Prof. Jayanth R. Varma’s Financial Markets Blog

A blog on financial markets and their regulation

SEBI should be more proactive in disclosing regulatory information

The Securities and Exchange Board of India (SEBI) seems to be more aggressive in requiring listed companies to disclose material information than it is in disclosing important regulatory information itself or requiring regulated entities to disclose it. That is the only conclusion that can be drawn from the Draft Red Herring Prospectus (DRHP) filed by the National Stock Exchange (NSE) last week. The NSE is an important Financial Market Infrastructure (FMI) and yet critical information about market integrity at this FMI is becoming available only now in the context of its listing!

The third risk factor in this DRHP discloses the following information regarding complaints about unfair access being provided to some trading members at NSE:

  • SEBI received these complaints nearly two years ago

  • In response to a directive from SEBI, NSE submitted a report on this to SEBI more than a year ago.

  • A year ago, SEBI engaged a team headed by professors of the Indian Institute of Technology, Bombay to examine these complaints.

  • The report of this team was sent to NSE nine months ago. NSE in turn submitted a response disputing these findings.

  • Four months ago, SEBI sent an Observation Letter to NSE stating that “the architecture of [NSE] with respect to dissemination of TBT data … was prone to manipulation and market abuse” and advised NSE to appoint an independent agency to conduct an examination of all the concerns highlighted in the IIT Interim Report.

  • The report of the Independent Agency was filed with SEBI a fortnight ago.

All this information is becoming public only as a result of the NSE filing for a public issue. SEBI seems to have taken the narrow and untenable view that the operations of a large Financial Market Infrastructure are of concern only to its shareholders and so disclosure is required only when the FMI goes public. It is surely absurd to claim that listed companies should be held to higher disclosure standards than key regulated entities. If this absurdity is really the regulator’s view, then it should forthwith require that all depositories, exchanges and clearing corporations become listed companies so that they conform to higher disclosure standards.

In my view, all the documents whose existence has now been disclosed represent material information about the operation of one of India’s most critical Financial Market Infrastructure.
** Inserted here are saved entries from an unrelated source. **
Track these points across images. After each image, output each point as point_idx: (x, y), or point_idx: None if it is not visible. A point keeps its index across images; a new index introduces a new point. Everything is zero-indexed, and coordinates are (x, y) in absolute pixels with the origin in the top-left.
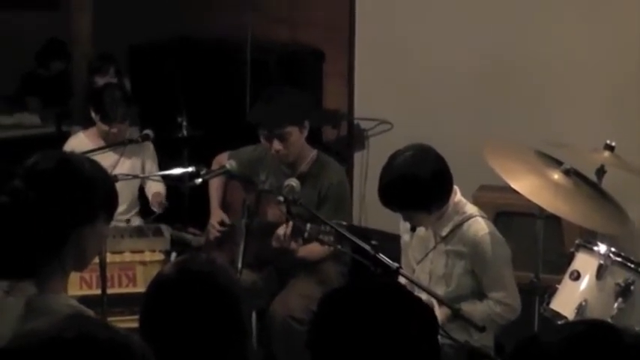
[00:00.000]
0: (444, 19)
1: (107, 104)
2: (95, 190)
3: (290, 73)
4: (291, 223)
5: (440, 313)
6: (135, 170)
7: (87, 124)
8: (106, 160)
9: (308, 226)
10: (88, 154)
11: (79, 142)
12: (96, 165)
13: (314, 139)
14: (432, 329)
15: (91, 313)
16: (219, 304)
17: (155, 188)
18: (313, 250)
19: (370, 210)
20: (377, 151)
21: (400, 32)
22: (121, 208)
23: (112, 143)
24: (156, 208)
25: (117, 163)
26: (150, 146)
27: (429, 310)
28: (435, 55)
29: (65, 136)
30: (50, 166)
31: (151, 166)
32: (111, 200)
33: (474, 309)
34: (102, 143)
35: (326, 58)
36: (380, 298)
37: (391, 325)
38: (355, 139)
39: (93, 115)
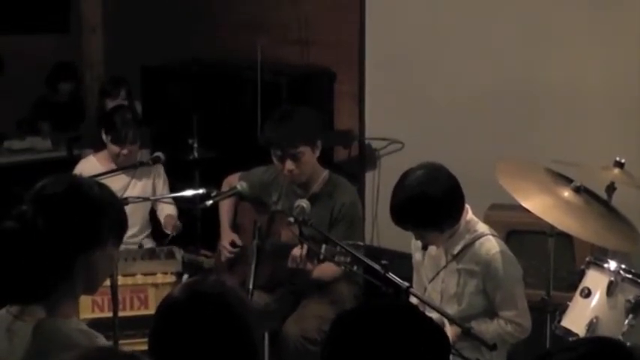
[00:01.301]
0: (455, 40)
1: (118, 125)
2: (104, 214)
3: (301, 94)
4: (306, 245)
5: (450, 331)
6: (146, 193)
7: (98, 147)
8: (117, 182)
9: (324, 247)
10: (100, 178)
11: (90, 165)
12: (105, 189)
13: (325, 159)
14: (443, 349)
15: (101, 337)
16: (230, 326)
17: (167, 211)
18: (327, 270)
19: (382, 229)
20: (388, 170)
21: (411, 52)
22: (132, 231)
23: (123, 166)
24: (169, 231)
25: (128, 186)
26: (160, 169)
27: (440, 330)
28: (445, 74)
29: (76, 160)
30: (58, 191)
31: (162, 188)
32: (120, 224)
33: (484, 328)
34: (113, 166)
35: (337, 79)
36: (391, 319)
37: (403, 346)
38: (366, 158)
39: (104, 137)
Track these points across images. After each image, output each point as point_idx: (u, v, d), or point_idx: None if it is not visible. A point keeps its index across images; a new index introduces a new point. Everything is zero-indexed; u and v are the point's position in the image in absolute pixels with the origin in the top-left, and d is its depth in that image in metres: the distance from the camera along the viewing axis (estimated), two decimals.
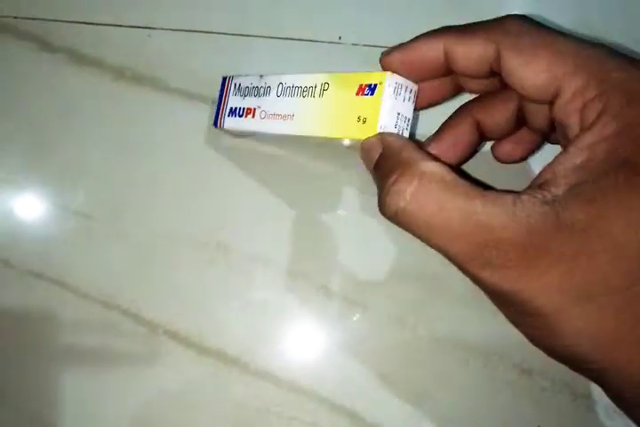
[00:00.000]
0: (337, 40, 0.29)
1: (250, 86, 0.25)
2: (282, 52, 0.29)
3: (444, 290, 0.27)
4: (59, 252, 0.28)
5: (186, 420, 0.27)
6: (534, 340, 0.18)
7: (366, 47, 0.29)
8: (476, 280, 0.18)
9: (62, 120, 0.29)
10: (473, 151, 0.24)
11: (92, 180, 0.28)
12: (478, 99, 0.23)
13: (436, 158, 0.19)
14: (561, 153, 0.17)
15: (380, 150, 0.20)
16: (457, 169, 0.23)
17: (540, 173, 0.18)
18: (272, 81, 0.24)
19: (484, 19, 0.29)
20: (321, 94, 0.22)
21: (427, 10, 0.29)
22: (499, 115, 0.23)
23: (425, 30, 0.28)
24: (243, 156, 0.28)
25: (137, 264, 0.28)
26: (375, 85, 0.20)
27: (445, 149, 0.23)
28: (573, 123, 0.17)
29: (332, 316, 0.27)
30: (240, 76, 0.26)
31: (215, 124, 0.27)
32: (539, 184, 0.17)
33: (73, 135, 0.28)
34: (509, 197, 0.17)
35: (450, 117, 0.24)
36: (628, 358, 0.16)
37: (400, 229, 0.22)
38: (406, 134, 0.21)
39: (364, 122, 0.20)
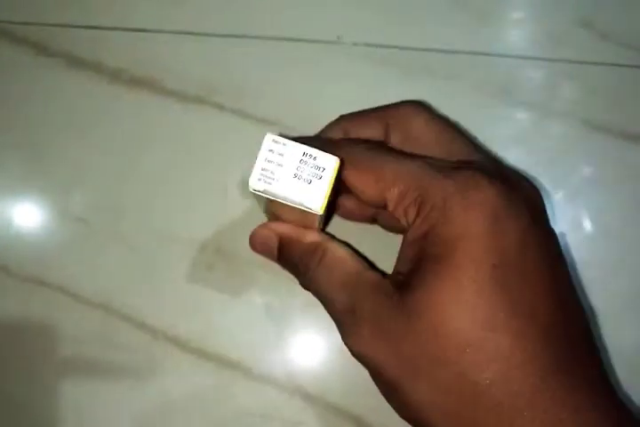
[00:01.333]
0: (336, 40, 0.29)
1: None
2: (280, 52, 0.29)
3: None
4: (57, 257, 0.27)
5: (187, 426, 0.26)
6: (395, 409, 0.21)
7: (367, 47, 0.29)
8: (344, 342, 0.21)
9: (59, 124, 0.28)
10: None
11: (90, 183, 0.28)
12: None
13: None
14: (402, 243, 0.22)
15: (276, 242, 0.23)
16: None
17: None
18: None
19: (484, 16, 0.29)
20: None
21: (428, 8, 0.29)
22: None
23: (427, 29, 0.28)
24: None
25: (136, 268, 0.27)
26: None
27: None
28: (404, 223, 0.21)
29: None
30: None
31: None
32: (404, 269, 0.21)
33: (70, 139, 0.28)
34: (375, 279, 0.21)
35: None
36: None
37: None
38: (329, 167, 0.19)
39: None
These documents ought to have been disclosed long ago, but it is still not too late for the regulator to release suitably redacted versions of all these documents:

  • Since some of the facts are disputed, both sides of the story should be disclosed with a clear disclaimer.

  • Since individuals ought not to be named without firm evidence, these names ought to be redacted before disclosing the documents.

  • Since some of the documents may contain proprietary confidential information, these too should be redacted before publication.